Abstract
Evapotranspiration (ET) is a key component of the hydrological cycle, encompassing evaporation processes from soil and water surfaces and plant transpiration (Sun et al., 2017). Accurate estimation of ET is vital for effective water resource management, agricultural planning, and environmental monitoring (Gowda et al., 2008). However, the complex interactions between land surface conditions, vegetation, and atmospheric factors make direct measurement of ET challenging, leading to the development of various estimation methods. Remote sensing has become a widely used approach for estimating ET over large areas because it provides spatially comprehensive data (Xiao et al., 2024). Methods like the Surface Energy Balance Algorithm for Land and the Surface Energy Balance System utilise satellite-derived thermal imagery and meteorological inputs to calculate ET by analysing the energy exchanges between the land surface and the atmosphere. These methods are advantageous for their broad spatial coverage, making them particularly useful for regional to global scale studies. However, they require careful calibration and validation, and their accuracy can be affected by the spatial resolution of the satellite data and the quality of meteorological inputs. In addition to remote sensing, several other ET estimation methods are commonly employed.

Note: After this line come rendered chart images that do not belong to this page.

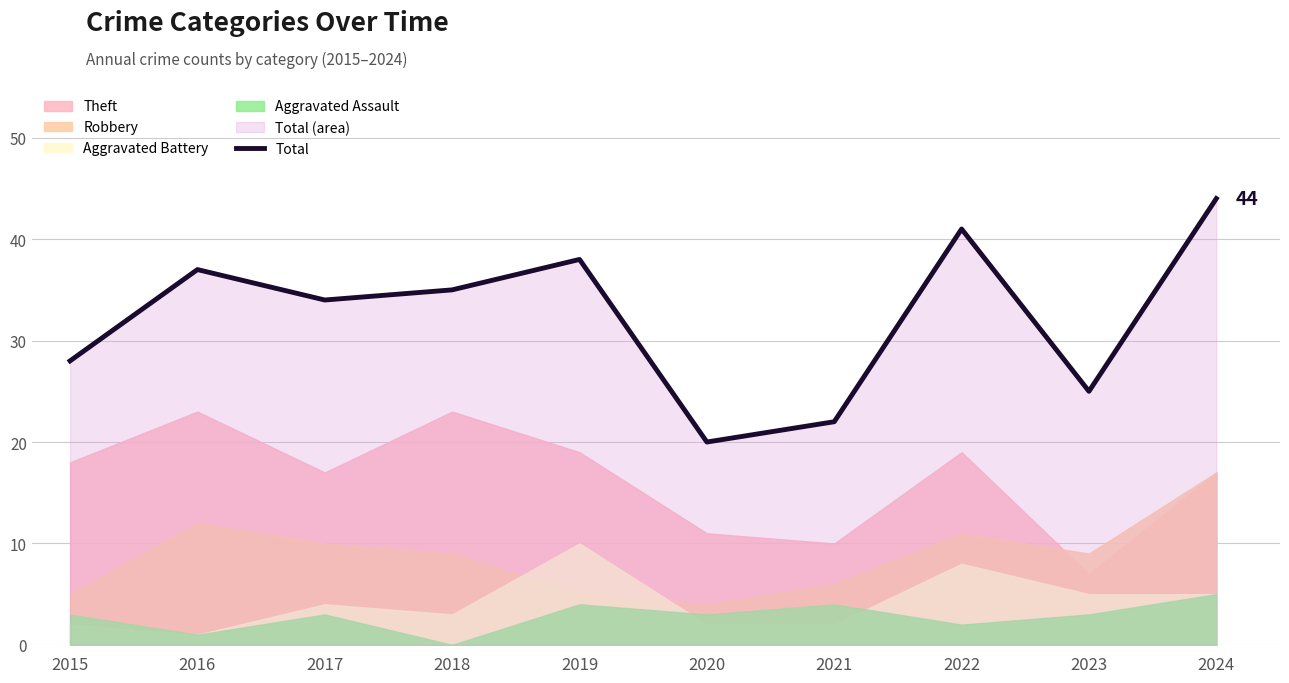

At which label does the data first exceed 35?

2016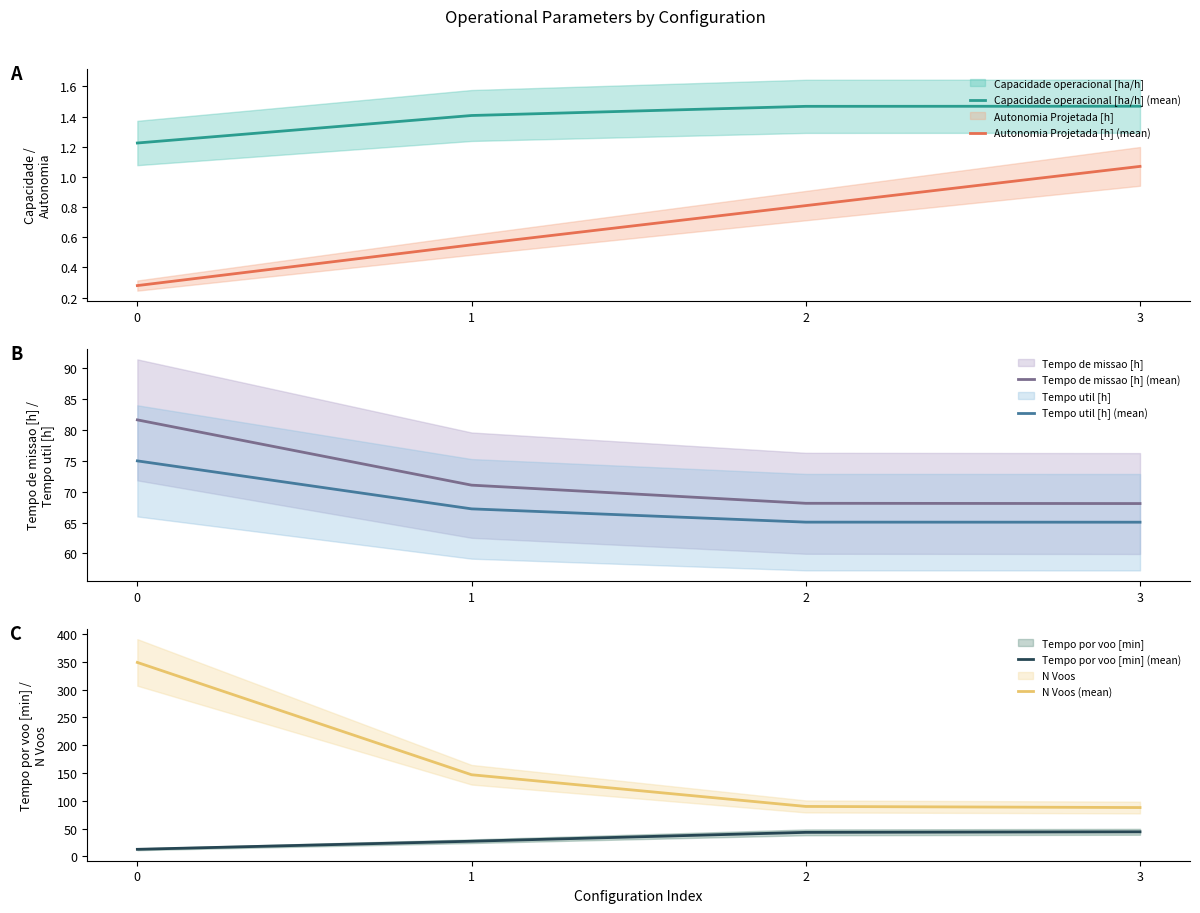

Where is Tempo util [h] (mean) nearest to the value 70?

1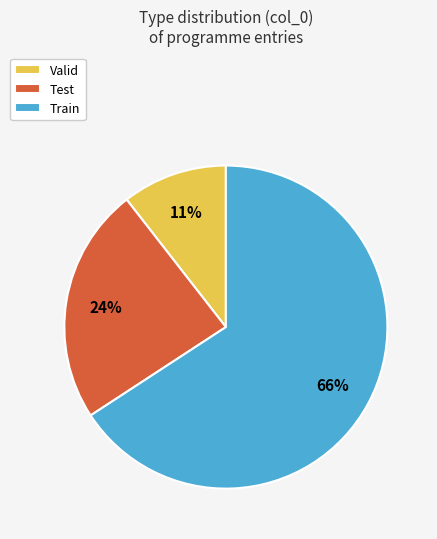

Count the number of slices in the pie.

3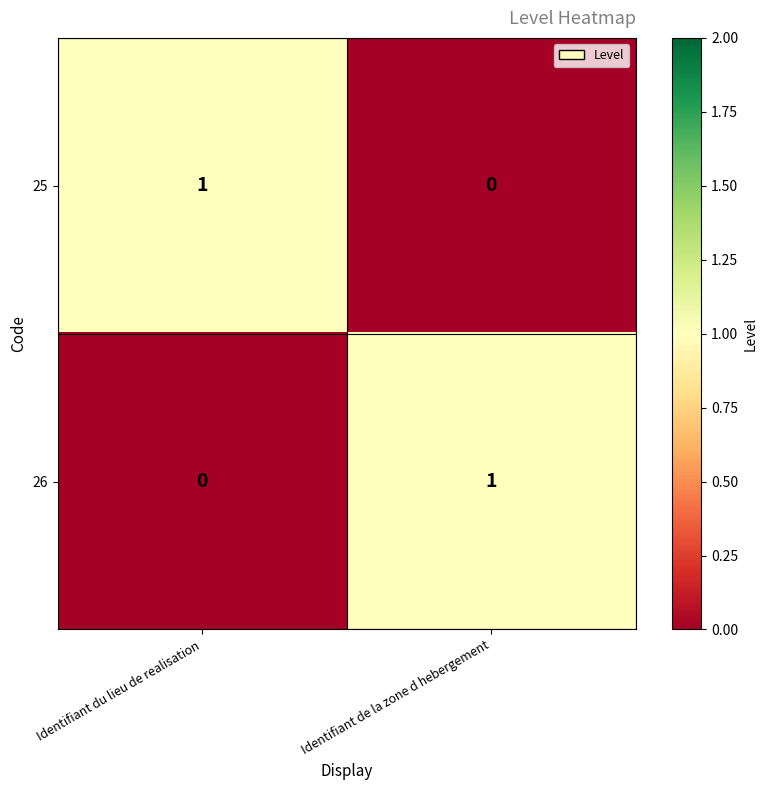

True or false: 25 has a value of 0 at Identifiant du lieu de realisation.

False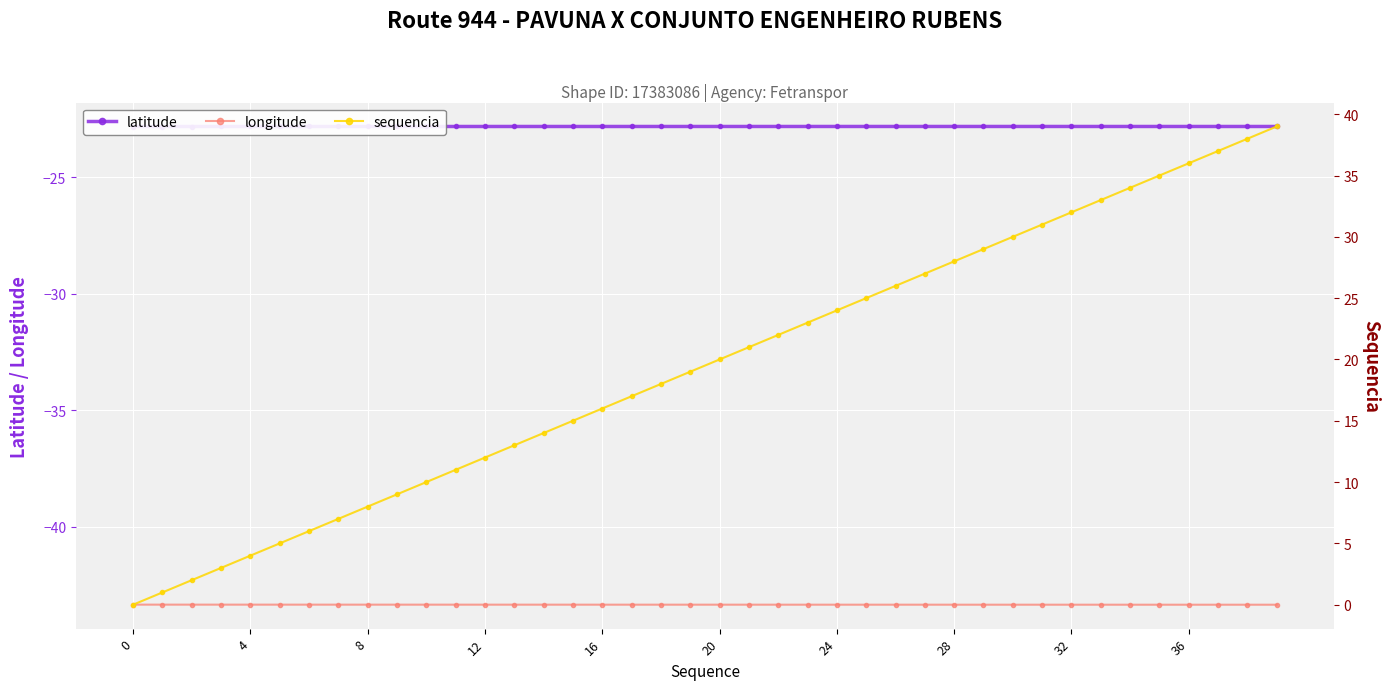

What is the total value across all series at 31?

-35.2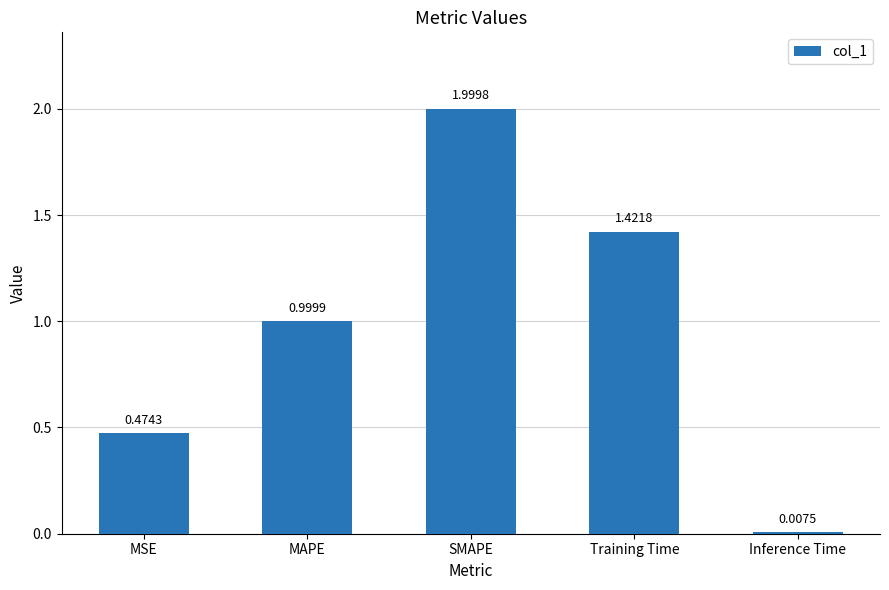

Does the chart contain stacked bars?

No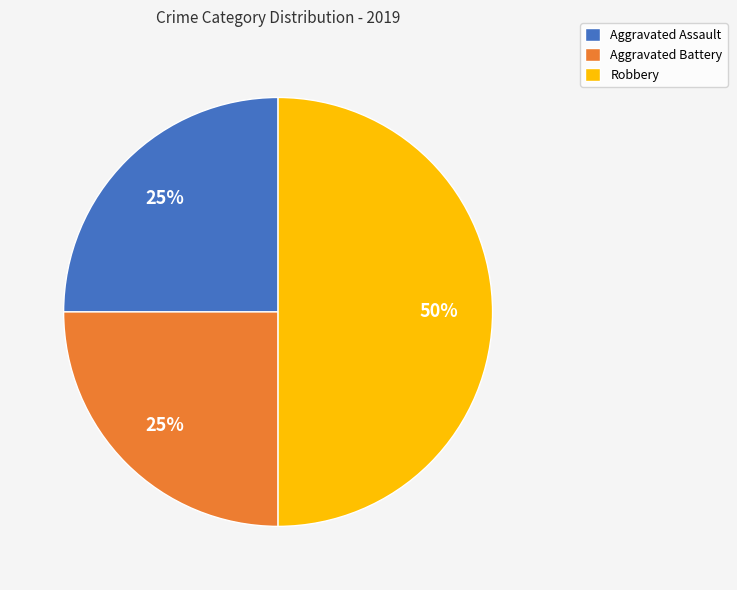

What is the largest slice in the pie chart?

Robbery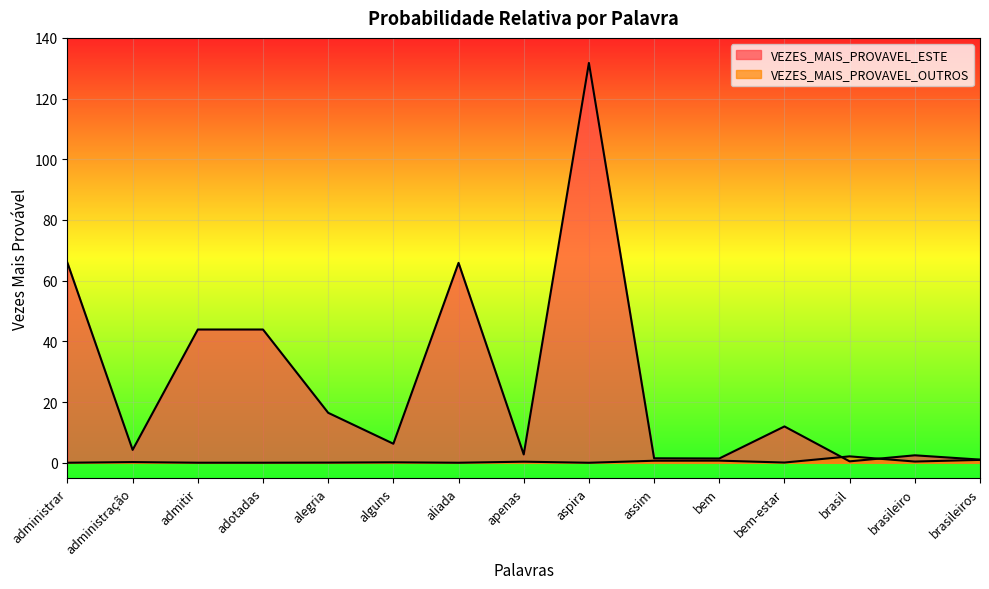

What position from the left is bem?

11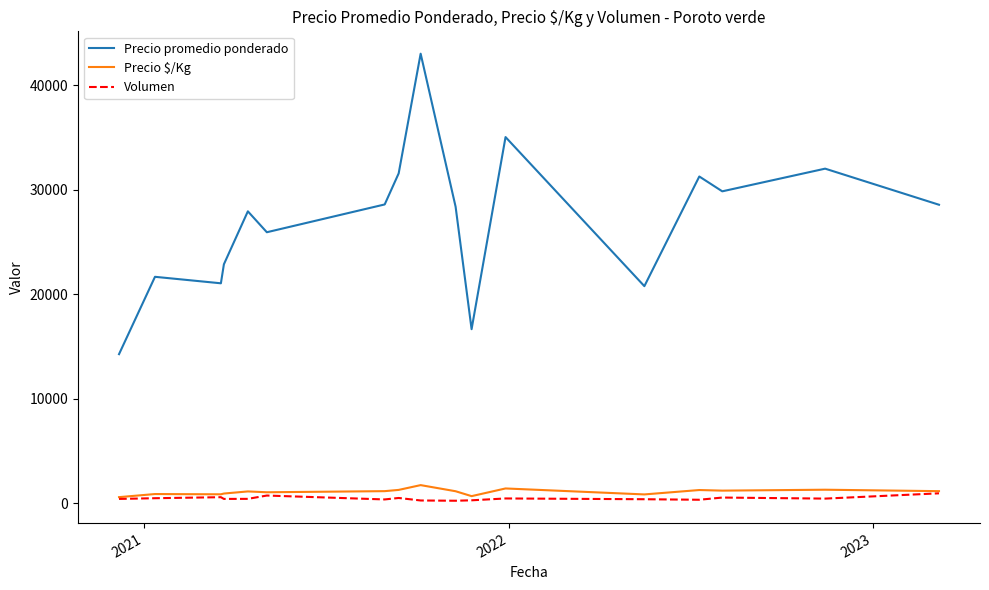

How many lines are shown in the chart?

3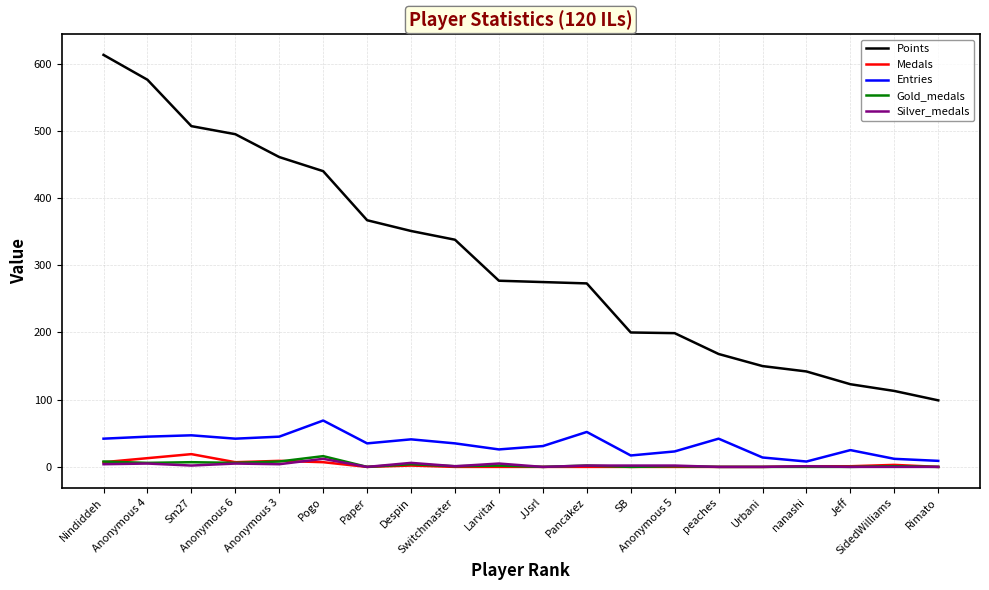

What is the greatest value displayed?

613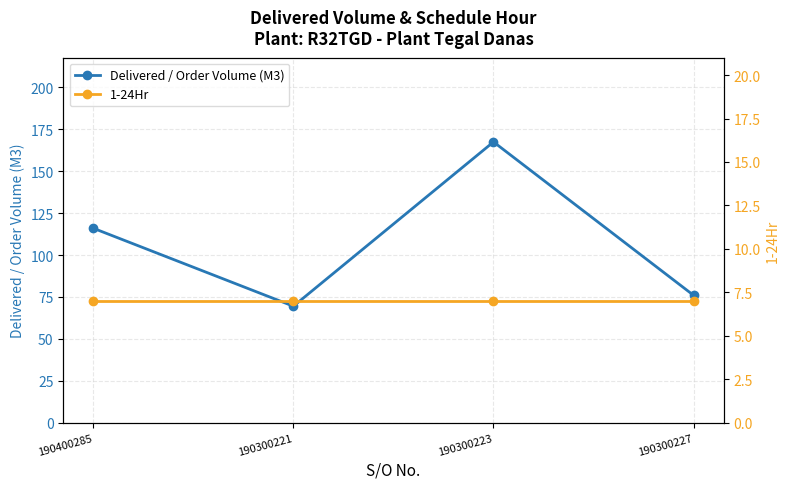

What is the value of the 1-24Hr point at the 1st from the left?

7.0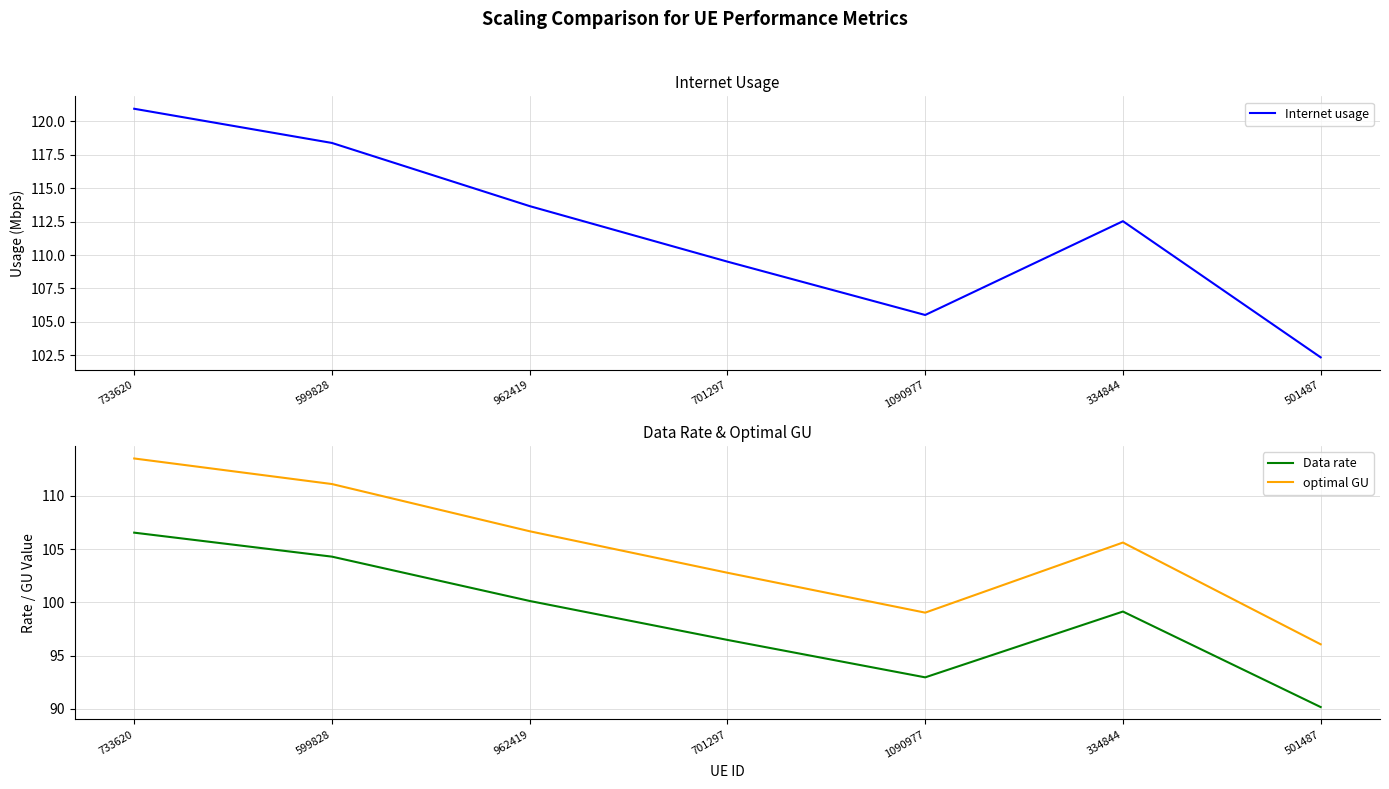

The Data rate series shows 65.9 at 701297. True or false?

False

The Penman-Monteith equation is one of the most widely accepted methods, integrating meteorological data—such as air temperature, humidity, wind speed, and solar radiation— with biophysical properties of vegetation to estimate ET. This method has been validated extensively, making it a standard reference in ET studies. Empirical methods like the Hargreaves-Samani equation provide simpler alternatives that require fewer data inputs, making them suitable for regions with limited meteorological information but with a trade-off in accuracy. Direct measurement techniques offer highly accurate ET data, including lysimeters and eddy covariance systems. Lysimeters measure water loss directly from a soil column, while eddy covariance systems assess the exchange of water vapour and energy between the surface and the atmosphere. Despite their precision, these methods are limited by high costs, maintenance requirements, and their applicability to small-scale, homogeneous areas (Howell, 2005). Choosing the appropriate ET estimation method depends on the scale of the study, data availability, and the specific application. Remote sensing and models like Penman-Monteith offer scalability and broad applicability, while direct measurements provide precise data at localised scales. Integrating these methods can improve the reliability of ET estimates, enhance water resource management, and aid in climate adaptation efforts.